The head of listed property funds at Stanlib, Keillen Ndlovu, says the sector has been held back by a weak economy. Picture: FINANCIAL MAIL
The head of listed property funds at Stanlib, Keillen Ndlovu, says the sector has been held back by a weak economy.  Picture: FINANCIAL MAIL

The SA listed property sector has recovered very slowly so far in 2019 and is being outdone by equity investments.

According to research by Anchor Stockbrokers, the FTSE/JSE SA Listed Property Index (Sapy) had returned 4.7% in total, including capital and dividend growth up to last week Thursday. The All Property Index, which includes all real estate companies on the JSE, returned 3.5%. This was while the JSE Top 40 returned 13.3%.

But general equity analyst Keith McLachlan said on Thursday that, excluding some of the JSE’s largest counters — Naspers, Richemont, Anglo American and BHP Billiton — the Top 40 Index was up only 2.5% year to date.

Keillen Ndlovu, head of listed property funds at Stanlib, said Sapy had been held back by a weak economy and weak investor sentiment. 

The R600bn Sapy, which includes the JSE’s top 20 liquid real-estate companies by market capitalisation, suffered its worst total return in more than 20 years in 2018.

The index lost 25.26% based on share-price declines and dividends in 2018. It was held back largely by the performance of four companies within the Resilient group stable, which all came under pressure in January 2018 following a R120bn selloff of their shares. The companies include Resilient, Fortress, Nepi Rockcastle and Lighthouse Capital.

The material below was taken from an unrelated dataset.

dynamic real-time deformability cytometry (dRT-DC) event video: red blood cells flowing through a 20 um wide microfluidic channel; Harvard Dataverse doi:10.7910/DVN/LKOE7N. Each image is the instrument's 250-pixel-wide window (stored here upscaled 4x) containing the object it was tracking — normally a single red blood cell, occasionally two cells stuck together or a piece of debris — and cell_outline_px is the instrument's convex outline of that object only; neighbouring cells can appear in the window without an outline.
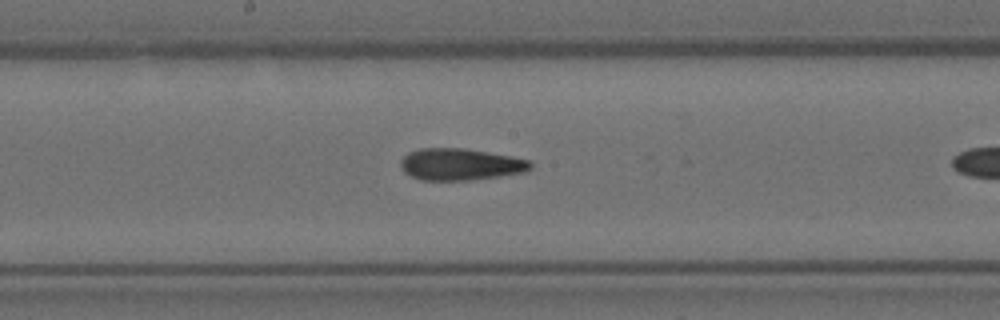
{"species": "Egyptian fruit bat (a non-hibernating species)", "species_latin": "Rousettus aegyptiacus", "temperature_condition": "room temperature", "stored_images_in_passage": 6, "camera_frame_rate_fps": 3000, "um_per_image_px": 0.085, "animal": {"sex": "female"}, "frame": {"image": 1, "passage_image": 5, "time_ms": 1.333, "image_size_px": [1000, 320], "cell_outline_px": [[532, 168], [528, 172], [472, 180], [420, 180], [404, 172], [400, 164], [400, 160], [408, 152], [420, 148], [464, 148], [512, 156], [528, 160], [532, 164]], "centroid_in_image_um": [39.15, 13.97], "position_along_channel_um": 209.1, "area_um2": 24.22}}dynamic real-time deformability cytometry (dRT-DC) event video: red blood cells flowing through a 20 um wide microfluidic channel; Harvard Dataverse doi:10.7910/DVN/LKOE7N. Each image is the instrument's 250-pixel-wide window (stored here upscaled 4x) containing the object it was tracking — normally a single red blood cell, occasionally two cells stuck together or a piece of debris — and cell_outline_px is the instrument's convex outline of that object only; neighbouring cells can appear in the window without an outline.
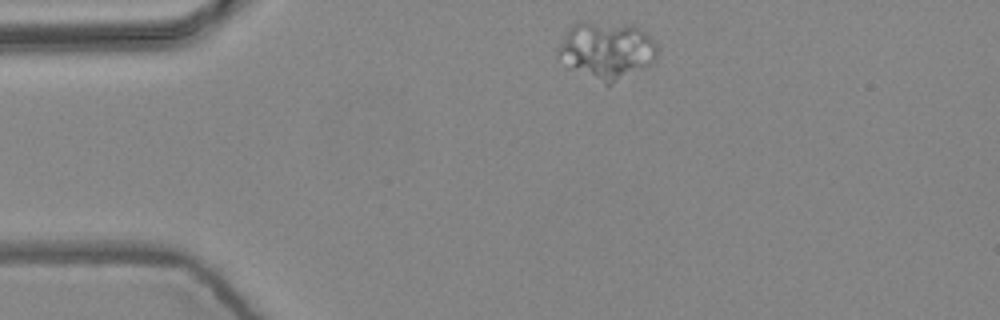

The companies had accounted for 40% of the sector. Some asset managers and hedge funds released reports accusing the stable of market manipulation, insider trading and inflating profits.

The Financial Sector Conduct Authority (FSCA) has been investigating the four companies’ share trading  and their directors, among other things.

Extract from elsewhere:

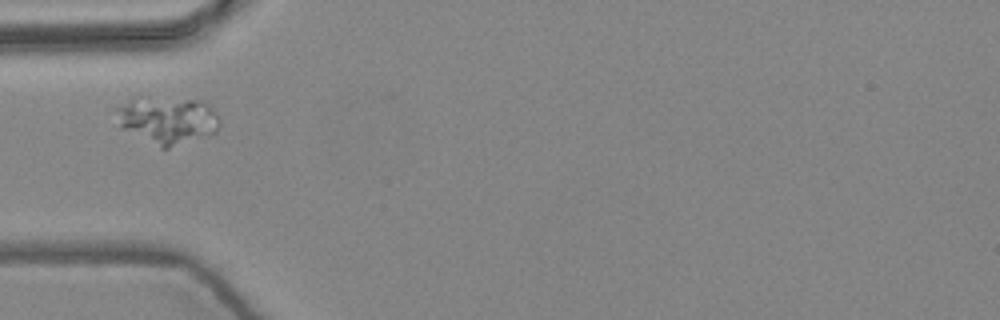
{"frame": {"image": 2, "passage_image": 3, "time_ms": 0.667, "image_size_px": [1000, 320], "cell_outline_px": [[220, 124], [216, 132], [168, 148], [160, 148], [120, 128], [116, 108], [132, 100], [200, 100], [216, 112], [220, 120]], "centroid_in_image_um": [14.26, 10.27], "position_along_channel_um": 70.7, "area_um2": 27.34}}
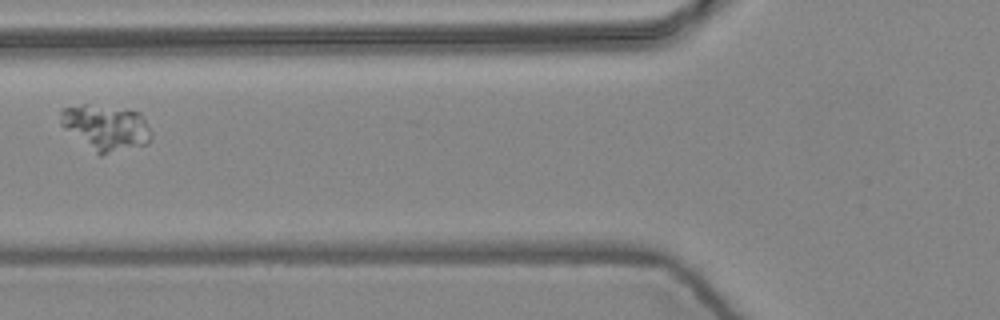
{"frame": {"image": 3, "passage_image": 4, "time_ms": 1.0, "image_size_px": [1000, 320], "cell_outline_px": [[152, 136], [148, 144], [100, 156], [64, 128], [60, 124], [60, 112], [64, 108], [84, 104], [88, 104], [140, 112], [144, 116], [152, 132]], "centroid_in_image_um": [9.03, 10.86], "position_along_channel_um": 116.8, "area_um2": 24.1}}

Alex Pascoe, the leader of the directorate of the market abuse investigation team at the FSCA, said in March his team had finished the first part of its investigation, which was into possible insider trading of the four companies’ shares, and found no evidence of the practice. 

The second part of its investigation, into false or misleading reporting by or about the four companies, is ongoing.

“We are going to release findings over time and are not rushing what is a highly sensitive investigation which affects many parties. There are many allegations here and we will continue to be thorough over the next few months,” Pascoe said.